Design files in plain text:

-- Opening Marker --

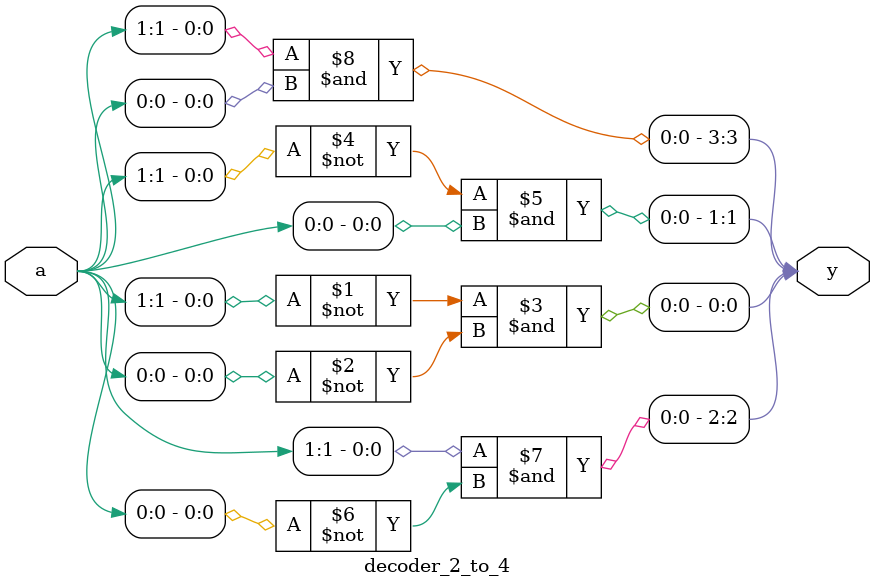
<source format=v>
module decoder_2_to_4(a,y);
input [1:0]a;
output [3:0]y;
assign y[0]=(~a[1])&(~a[0]);
assign y[1]=(~a[1])&(a[0]);
assign y[2]=(a[1])&(~a[0]);
assign y[3]=(a[1])&(a[0]);
endmodule

</source>
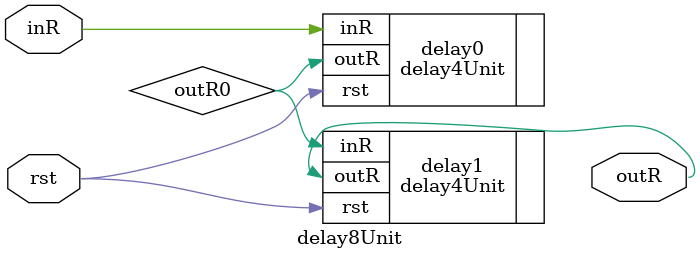
<source format=v>
`timescale 1ns / 1ps


(*dont_touch = "true"*)module delay8Unit(
    inR, outR, rst
    );
    input inR;
    output outR;
    input rst;
    
    wire outR0;
    (* dont_touch="true" *)delay4Unit delay0(.inR(inR), .outR(outR0), .rst(rst));
    (* dont_touch="true" *)delay4Unit delay1(.inR(outR0), .outR(outR), .rst(rst));
    
endmodule

</source>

-- Closing Marker --

> _Required action_: Retype each line above precisely, please. Skip anything that is a picture.

> _Result of this exercise_:
<source format=v>
module decoder_2_to_4(a,y);
input [1:0]a;
output [3:0]y;
assign y[0]=(~a[1])&(~a[0]);
assign y[1]=(~a[1])&(a[0]);
assign y[2]=(a[1])&(~a[0]);
assign y[3]=(a[1])&(a[0]);
endmodule

</source>
<source format=v>
`timescale 1ns / 1ps


(*dont_touch = "true"*)module delay8Unit(
    inR, outR, rst
    );
    input inR;
    output outR;
    input rst;
    
    wire outR0;
    (* dont_touch="true" *)delay4Unit delay0(.inR(inR), .outR(outR0), .rst(rst));
    (* dont_touch="true" *)delay4Unit delay1(.inR(outR0), .outR(outR), .rst(rst));
    
endmodule

</source>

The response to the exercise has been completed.